In addition to the trove of books, the Institutional Data Initiative is also working with the Boston Public Library to scan millions of articles from different newspapers that are now in the public domain, and says it is open to forming similar collaborations in the future. The exact way in which the books data set will be published has not been determined. The Institutional Data Initiative has asked Google to work together on public distribution, and the company has pledged its support.
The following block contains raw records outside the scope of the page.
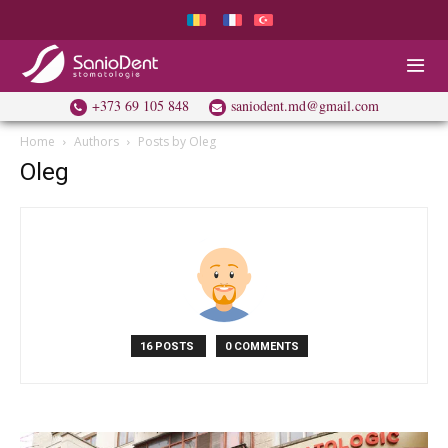
+373 69 105 848
saniodent.md@gmail.com
Home
Authors
Posts by Oleg
Oleg
16 POSTS
0 COMMENTS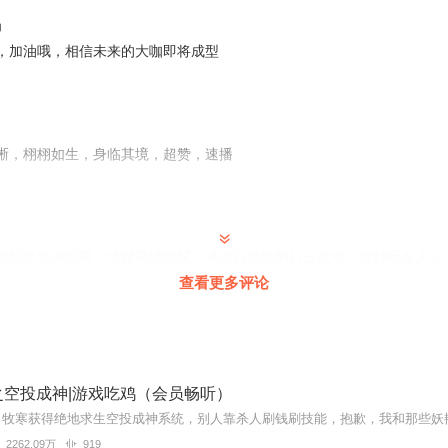
场
，加油哦，相信未来的大咖即将成型
晰，栩栩如生，身临其境，超赞，速播
音阳光清澈温暖，情感充沛细腻，述说自然流畅行云流水，很好听令人沉
论订阅五星好评走起！
查看更多评论
非常有磁性，讲述感很强，很快的就代入故事中，向主播大大学习，👍👍
之空投成神|游戏吃鸡（会员畅听）
2262.09万
919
Regardless of how the IDI data set is released, it will join a number of similar projects, startups and initiatives that promise to give companies access to substantial, high-quality AI training materials without the risk of running into problems. of copyright. Companies like Calliope Networks and ProRata have emerged to issue licenses and design compensation schemes designed to make creators and rights holders pay for providing AI training data.
There are also other new projects in the public domain. Last spring, French AI startup Pleias launched its own public domain dataset, Common Corpus, containing approximately 3 to 4 million books and periodical collections, according to project coordinator Pierre-Carl Langlais. Backed by the French Ministry of Culture, Common Corpus has been downloaded more than 60,000 times this month alone on the open source artificial intelligence platform Hugging Face. Last week, Pleias announced that it will release its first set of large language models trained on this data set, which Langlais told constitute the first models “trained exclusively on open data and comply with the [EU] AI Law.”
Efforts are also underway to create similar wizard data sets. AI Start Spawn released This summer he released his own book called Source.Plus, which contains public domain images from Wikimedia Commons, as well as a variety of museums and archives. Several important cultural institutions They have long made their own archives accessible to the public as independent projects, such as the Metropolitan Museum of Art.
Ed Newton-Rex, a former Stability AI executive who now runs a nonprofit that certifies ethically trained AI tools, says the rise of these data sets shows there’s no need to steal copyrighted materials to build quality, high-performance AI models. OpenAI previously told UK lawmakers it would “impossible”to create products like ChatGPT without using copyrighted works. “Large public domain data sets like these further break down the ‘necessity defense’ that some AI companies use to justify mining copyrighted works to train their models,” says Newton-Rex.
But he still has reservations about whether IDI and similar projects will really change the training status quo. “These data sets will only have a positive impact if they are used, probably in conjunction with the licensing of other data, to replace copyrighted work. “If they are simply added to the mix, as part of a data set that also includes the unlicensed life’s work of the world’s creators, they will overwhelmingly benefit AI companies,” he says.